[RAW DATA]
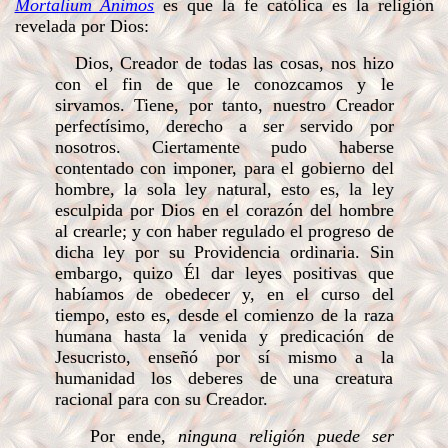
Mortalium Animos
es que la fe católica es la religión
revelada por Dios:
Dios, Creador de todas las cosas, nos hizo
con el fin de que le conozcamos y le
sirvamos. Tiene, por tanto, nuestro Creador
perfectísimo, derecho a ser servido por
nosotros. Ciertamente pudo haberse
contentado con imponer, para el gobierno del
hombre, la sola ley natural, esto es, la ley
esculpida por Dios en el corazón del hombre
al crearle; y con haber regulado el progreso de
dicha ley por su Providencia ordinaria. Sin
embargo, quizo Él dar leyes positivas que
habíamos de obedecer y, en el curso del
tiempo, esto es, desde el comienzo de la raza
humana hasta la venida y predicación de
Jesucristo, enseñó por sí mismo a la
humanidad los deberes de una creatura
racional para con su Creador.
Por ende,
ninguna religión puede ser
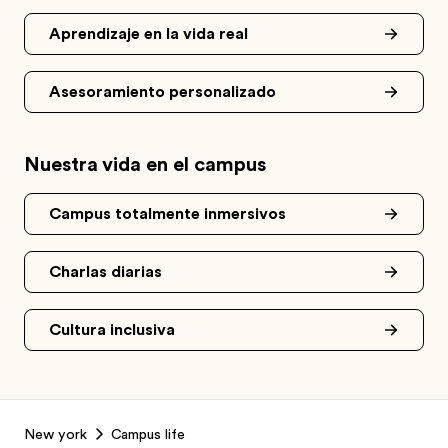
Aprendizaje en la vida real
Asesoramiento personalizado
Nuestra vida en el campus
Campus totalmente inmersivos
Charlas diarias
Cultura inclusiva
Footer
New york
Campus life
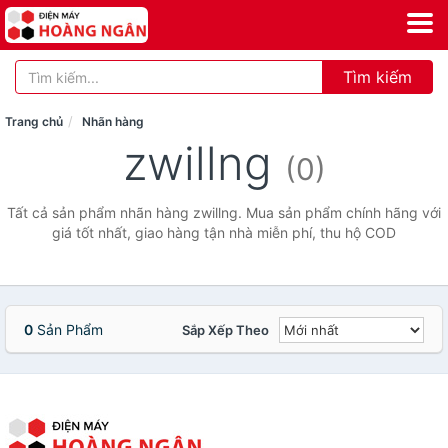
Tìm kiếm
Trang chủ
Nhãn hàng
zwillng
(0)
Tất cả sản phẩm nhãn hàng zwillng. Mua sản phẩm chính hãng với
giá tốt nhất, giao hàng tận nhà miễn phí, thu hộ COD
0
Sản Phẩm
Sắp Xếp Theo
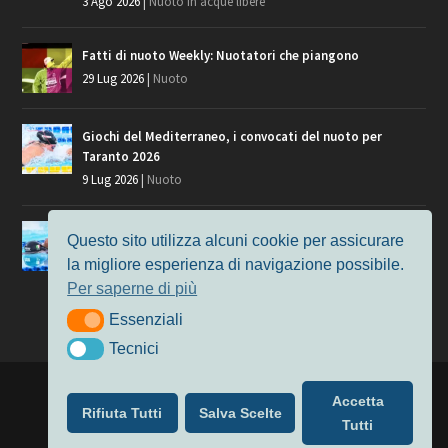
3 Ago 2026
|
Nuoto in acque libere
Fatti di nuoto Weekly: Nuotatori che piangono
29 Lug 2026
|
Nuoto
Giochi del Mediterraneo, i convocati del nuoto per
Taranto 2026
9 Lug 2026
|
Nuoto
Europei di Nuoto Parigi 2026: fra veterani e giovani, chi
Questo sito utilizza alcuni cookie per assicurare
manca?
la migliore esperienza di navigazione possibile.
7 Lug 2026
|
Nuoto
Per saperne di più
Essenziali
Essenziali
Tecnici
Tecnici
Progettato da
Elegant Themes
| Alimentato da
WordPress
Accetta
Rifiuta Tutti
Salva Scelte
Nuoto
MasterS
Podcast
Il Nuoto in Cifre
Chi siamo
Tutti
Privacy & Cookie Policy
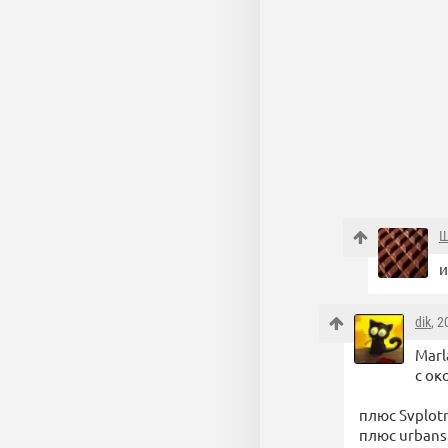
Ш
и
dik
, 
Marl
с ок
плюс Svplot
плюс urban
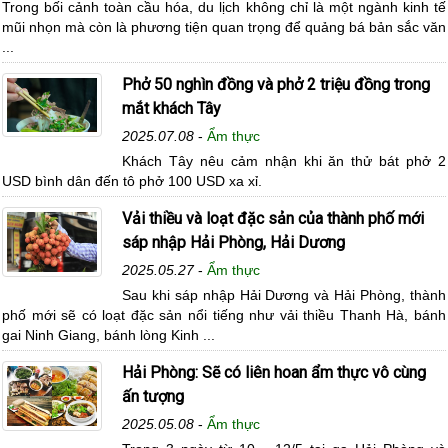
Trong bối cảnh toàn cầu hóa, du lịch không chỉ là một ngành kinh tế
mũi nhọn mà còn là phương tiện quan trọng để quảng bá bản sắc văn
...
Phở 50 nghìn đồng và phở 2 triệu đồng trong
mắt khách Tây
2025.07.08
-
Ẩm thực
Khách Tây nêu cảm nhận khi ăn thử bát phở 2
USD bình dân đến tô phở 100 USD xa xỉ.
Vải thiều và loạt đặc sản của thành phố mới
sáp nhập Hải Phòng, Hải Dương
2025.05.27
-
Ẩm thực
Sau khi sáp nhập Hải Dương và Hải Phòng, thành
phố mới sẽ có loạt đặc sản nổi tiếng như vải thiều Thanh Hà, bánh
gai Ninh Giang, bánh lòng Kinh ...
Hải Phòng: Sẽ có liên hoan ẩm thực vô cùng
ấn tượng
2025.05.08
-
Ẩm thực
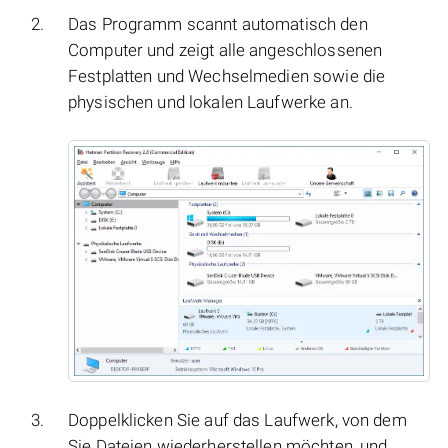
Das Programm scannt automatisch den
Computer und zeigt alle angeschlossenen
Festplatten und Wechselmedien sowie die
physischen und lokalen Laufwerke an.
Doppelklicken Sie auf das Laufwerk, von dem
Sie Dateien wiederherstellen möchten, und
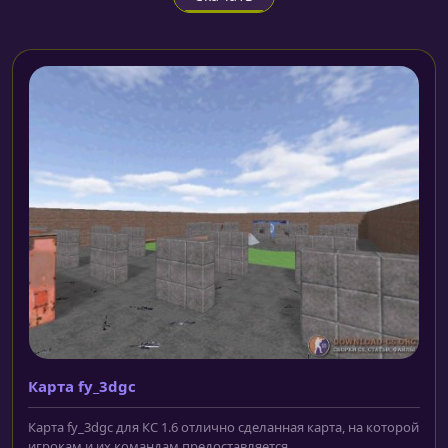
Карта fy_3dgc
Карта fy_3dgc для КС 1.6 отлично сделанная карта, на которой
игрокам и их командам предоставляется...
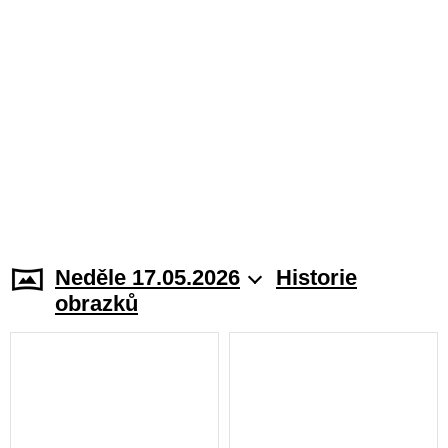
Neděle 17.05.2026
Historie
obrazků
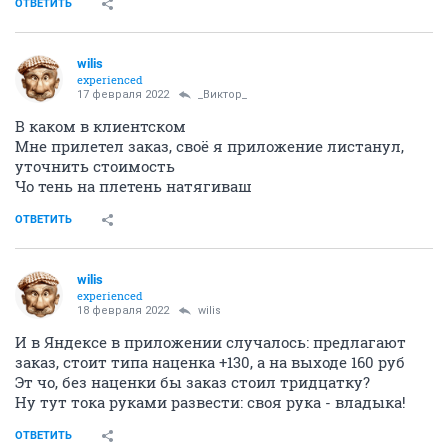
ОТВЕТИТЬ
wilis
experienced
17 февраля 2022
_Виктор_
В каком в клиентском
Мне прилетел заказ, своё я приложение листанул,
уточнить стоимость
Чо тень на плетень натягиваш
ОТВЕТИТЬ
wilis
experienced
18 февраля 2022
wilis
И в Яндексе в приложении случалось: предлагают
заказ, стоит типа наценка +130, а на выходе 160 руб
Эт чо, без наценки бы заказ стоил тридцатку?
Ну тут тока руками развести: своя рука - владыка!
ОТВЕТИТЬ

---

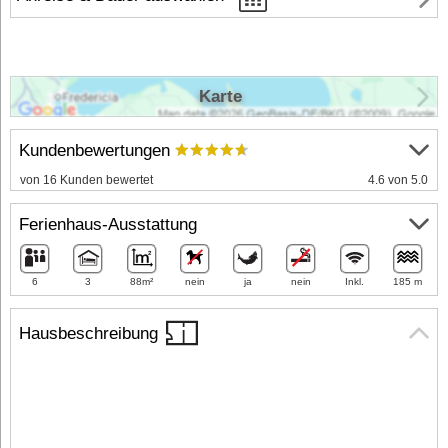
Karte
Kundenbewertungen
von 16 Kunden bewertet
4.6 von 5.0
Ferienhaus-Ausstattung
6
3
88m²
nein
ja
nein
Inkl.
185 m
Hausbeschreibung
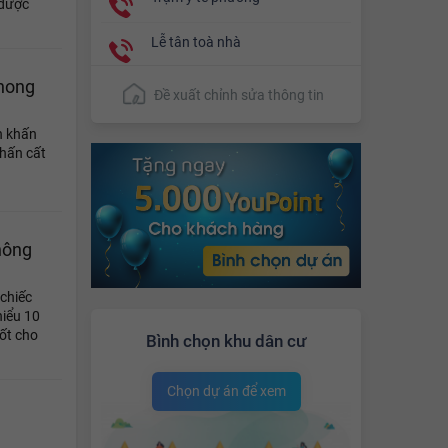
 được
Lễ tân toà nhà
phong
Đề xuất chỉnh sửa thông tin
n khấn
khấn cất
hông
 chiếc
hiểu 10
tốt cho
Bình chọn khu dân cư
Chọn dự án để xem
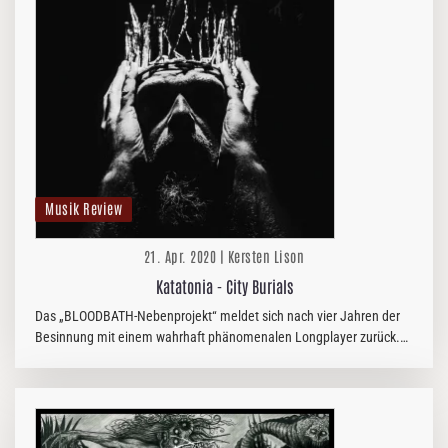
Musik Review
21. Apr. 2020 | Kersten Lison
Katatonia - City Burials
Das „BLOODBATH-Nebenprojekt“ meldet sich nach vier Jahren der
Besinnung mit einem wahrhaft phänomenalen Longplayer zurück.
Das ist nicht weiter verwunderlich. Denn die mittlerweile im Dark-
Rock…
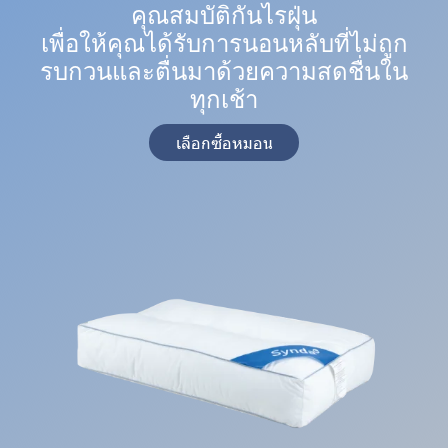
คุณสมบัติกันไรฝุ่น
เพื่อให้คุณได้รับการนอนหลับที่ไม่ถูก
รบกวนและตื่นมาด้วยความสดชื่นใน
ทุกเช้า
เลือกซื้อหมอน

[AIM OF THE EXERCISE] Quote the lines above exactly, starting with the one that has "Mortalium Animos" and ending with the one that has "Sau khi sáp"; drop the pictures and include nothing else.

[RESPONSE FOR THIS EXERCISE]
Mortalium Animos
es que la fe católica es la religión
revelada por Dios:
Dios, Creador de todas las cosas, nos hizo
con el fin de que le conozcamos y le
sirvamos. Tiene, por tanto, nuestro Creador
perfectísimo, derecho a ser servido por
nosotros. Ciertamente pudo haberse
contentado con imponer, para el gobierno del
hombre, la sola ley natural, esto es, la ley
esculpida por Dios en el corazón del hombre
al crearle; y con haber regulado el progreso de
dicha ley por su Providencia ordinaria. Sin
embargo, quizo Él dar leyes positivas que
habíamos de obedecer y, en el curso del
tiempo, esto es, desde el comienzo de la raza
humana hasta la venida y predicación de
Jesucristo, enseñó por sí mismo a la
humanidad los deberes de una creatura
racional para con su Creador.
Por ende,
ninguna religión puede ser
Aprendizaje en la vida real
Asesoramiento personalizado
Nuestra vida en el campus
Campus totalmente inmersivos
Charlas diarias
Cultura inclusiva
Footer
New york
Campus life
Tìm kiếm
Trang chủ
Nhãn hàng
zwillng
(0)
Tất cả sản phẩm nhãn hàng zwillng. Mua sản phẩm chính hãng với
giá tốt nhất, giao hàng tận nhà miễn phí, thu hộ COD
0
Sản Phẩm
Sắp Xếp Theo
3 Ago 2026
|
Nuoto in acque libere
Fatti di nuoto Weekly: Nuotatori che piangono
29 Lug 2026
|
Nuoto
Giochi del Mediterraneo, i convocati del nuoto per
Taranto 2026
9 Lug 2026
|
Nuoto
Europei di Nuoto Parigi 2026: fra veterani e giovani, chi
Questo sito utilizza alcuni cookie per assicurare
manca?
la migliore esperienza di navigazione possibile.
7 Lug 2026
|
Nuoto
Per saperne di più
Essenziali
Essenziali
Tecnici
Tecnici
Progettato da
Elegant Themes
| Alimentato da
WordPress
Accetta
Rifiuta Tutti
Salva Scelte
Nuoto
MasterS
Podcast
Il Nuoto in Cifre
Chi siamo
Tutti
Privacy & Cookie Policy
Ш
и
dik
, 
Marl
с ок
плюс Svplot
плюс urban
Trong bối cảnh toàn cầu hóa, du lịch không chỉ là một ngành kinh tế
mũi nhọn mà còn là phương tiện quan trọng để quảng bá bản sắc văn
...
Phở 50 nghìn đồng và phở 2 triệu đồng trong
mắt khách Tây
2025.07.08
-
Ẩm thực
Khách Tây nêu cảm nhận khi ăn thử bát phở 2
USD bình dân đến tô phở 100 USD xa xỉ.
Vải thiều và loạt đặc sản của thành phố mới
sáp nhập Hải Phòng, Hải Dương
2025.05.27
-
Ẩm thực
Sau khi sáp nhập Hải Dương và Hải Phòng, thành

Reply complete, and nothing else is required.